Using as z.ZodType<...> on individual fields is optional (and should be avoided unless you're debugging) but helps catch mismatches early. At minimum, ensure the final inferred type from z.infer<typeof transactionSchema> is structurally compatible with TransactionBody.


Common Pitfalls

1. zodResolver requires @hookform/resolvers

This is a separate package. Ensure it is installed in the consuming app's package.json:

bun add @hookform/resolvers

2. Always use Zod v4 API (not v3)

This project uses zod@4.3.5. The v4 API uses top-level factories for format validation (z.email(), z.url(), z.uuid()) instead of instance methods (z.string().email()). The instance methods still exist but are deprecated and may be removed in a future version. Always write v4-style code.

Correct:

const schema = z.object({
  email: z.email('Invalid email'),
  website: z.url('Invalid URL'),
  id: z.uuid()
})

Avoid (deprecated v3 style):

const schema = z.object({
  email: z.string().email('Invalid email'),
  website: z.string().url('Invalid URL'),
  id: z.string().uuid()
})

3. createDefaultValues does not handle custom types

createDefaultValues only understands native Zod types (z.string(), z.number(), etc.). If a field is z.any() or a custom type like fileValueSchema (a z.discriminatedUnion), createDefaultValues returns undefined. You must override the default for that field manually using getFormFileFieldInitialData:

import { createDefaultValues, getFormFileFieldInitialData } from '@lifeforge/ui'

const form = useForm({
  defaultValues: {
    ...createDefaultValues(schema),
    file: getFormFileFieldInitialData(forgeAPI, initialData, initialData?.file)
  },
  resolver: zodResolver(schema)
})

3. Conditional fields + Zod validation conflict

If a field is conditionally hidden but still required by the schema, the form will not submit. Make conditionally-hidden fields optional in the schema:

const schema = z.object({
  rollover_enabled: z.boolean(),
  rollover_cap: z.number().optional(), // optional because it may be hidden
  ...
})

4. ListboxField value type mismatch

The old system's listbox always stored string values. In the new system, ListboxField<TOption> uses a generic type. If your listbox's value is a number, boolean, or object, ensure your Zod schema reflects the correct type.

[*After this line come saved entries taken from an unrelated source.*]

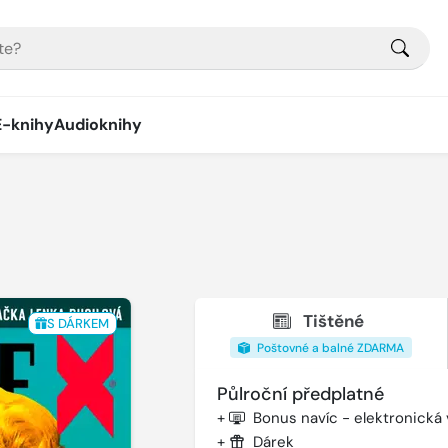
E-knihy
Audioknihy
Tištěné
S DÁRKEM
Poštovné a balné ZDARMA
Půlroční předplatné
+
Bonus navíc - elektronická
+
Dárek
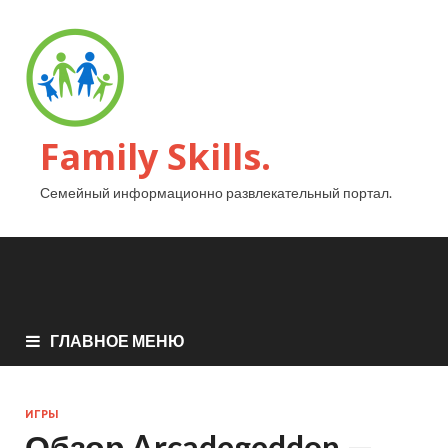
Family Skills.
Семейный информационно развлекательный портал.
ГЛАВНОЕ МЕНЮ
ИГРЫ
Обзор Arcadegeddon —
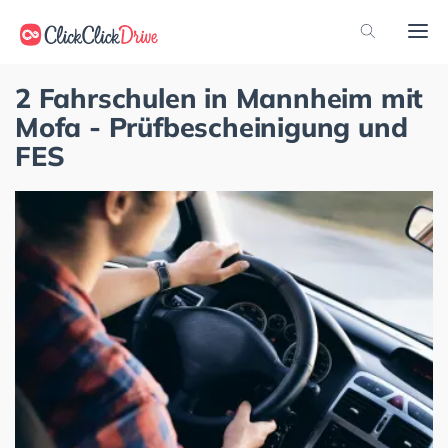
2 Fahrschulen in Mannheim mit
Mofa - Prüfbescheinigung und
FES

5. Always use useWatch instead of form.watch()

Calling form.watch('fieldName') in the render path re-renders the entire component on every change to that field. Use useWatch from react-hook-form — it isolates the re-render to only the fields you're watching:

import { useWatch } from 'react-hook-form'

const overrideKey = useWatch({ control: form.control, name: 'overrideKey' })

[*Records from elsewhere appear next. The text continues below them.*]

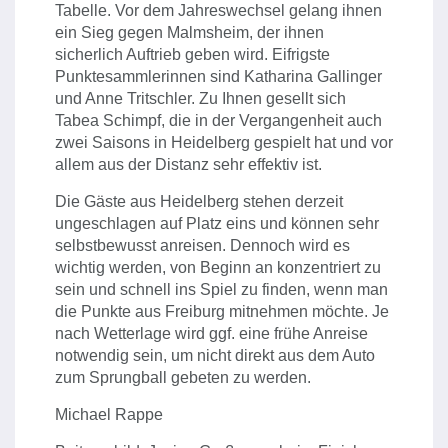
Tabelle. Vor dem Jahreswechsel gelang ihnen
ein Sieg gegen Malmsheim, der ihnen
sicherlich Auftrieb geben wird. Eifrigste
Punktesammlerinnen sind Katharina Gallinger
und Anne Tritschler. Zu Ihnen gesellt sich
Tabea Schimpf, die in der Vergangenheit auch
zwei Saisons in Heidelberg gespielt hat und vor
allem aus der Distanz sehr effektiv ist.
Die Gäste aus Heidelberg stehen derzeit
ungeschlagen auf Platz eins und können sehr
selbstbewusst anreisen. Dennoch wird es
wichtig werden, von Beginn an konzentriert zu
sein und schnell ins Spiel zu finden, wenn man
die Punkte aus Freiburg mitnehmen möchte. Je
nach Wetterlage wird ggf. eine frühe Anreise
notwendig sein, um nicht direkt aus dem Auto
zum Sprungball gebeten zu werden.
Michael Rappe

This applies everywhere you need to reactively read form values in the render path:

  • Conditional field visibility (Step 6)
  • Derived/computed listbox options (Step 7)
  • Any other render-time value reading from the form

Never use form.watch() in the render path. Reserve form.watch() only for side-effect callbacks (e.g., form.watch(data => console.log(data))).

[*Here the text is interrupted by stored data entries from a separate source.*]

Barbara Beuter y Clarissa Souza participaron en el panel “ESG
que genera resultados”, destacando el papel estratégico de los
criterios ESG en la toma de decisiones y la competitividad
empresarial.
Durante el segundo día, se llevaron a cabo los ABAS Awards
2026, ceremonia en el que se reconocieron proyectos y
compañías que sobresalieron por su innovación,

6. FileField now supports errors natively

Unlike the old system, FileField now displays fieldState.error?.message from react-hook-form automatically. An explicit errorMsg prop can also be passed to override it. No special handling needed.

7. headerActions replaces actionButton

The old actionButton was a single config object. The new headerActions is any React.ReactNode. Wrap your button:

uiConfig={{
  ...
  headerActions: (
    <Button icon="tabler:custom" variant="plain" onClick={...}>Action</Button>
  )
}}

8. submitButton disabled state

In the old system, there was no standard way to disable the submit button. In the new system, add disabled: true to submissionConfig:

submissionConfig={{
  template: 'create',
  disabled: !isFormValid,
  handler: async data => { ... }
}}

9. Old defineForm with any type

Some modals (like CreateBackupModal) use defineForm<any>(...). These must be migrated to a properly constructed Zod schema that matches the API shape, just like any other modal. Avoid z.any() — the whole point of the new system is type safety. If the schema is complex, break it down field by field matching the actual expected types from InferInput<typeof forgeAPI.x.create>['body'].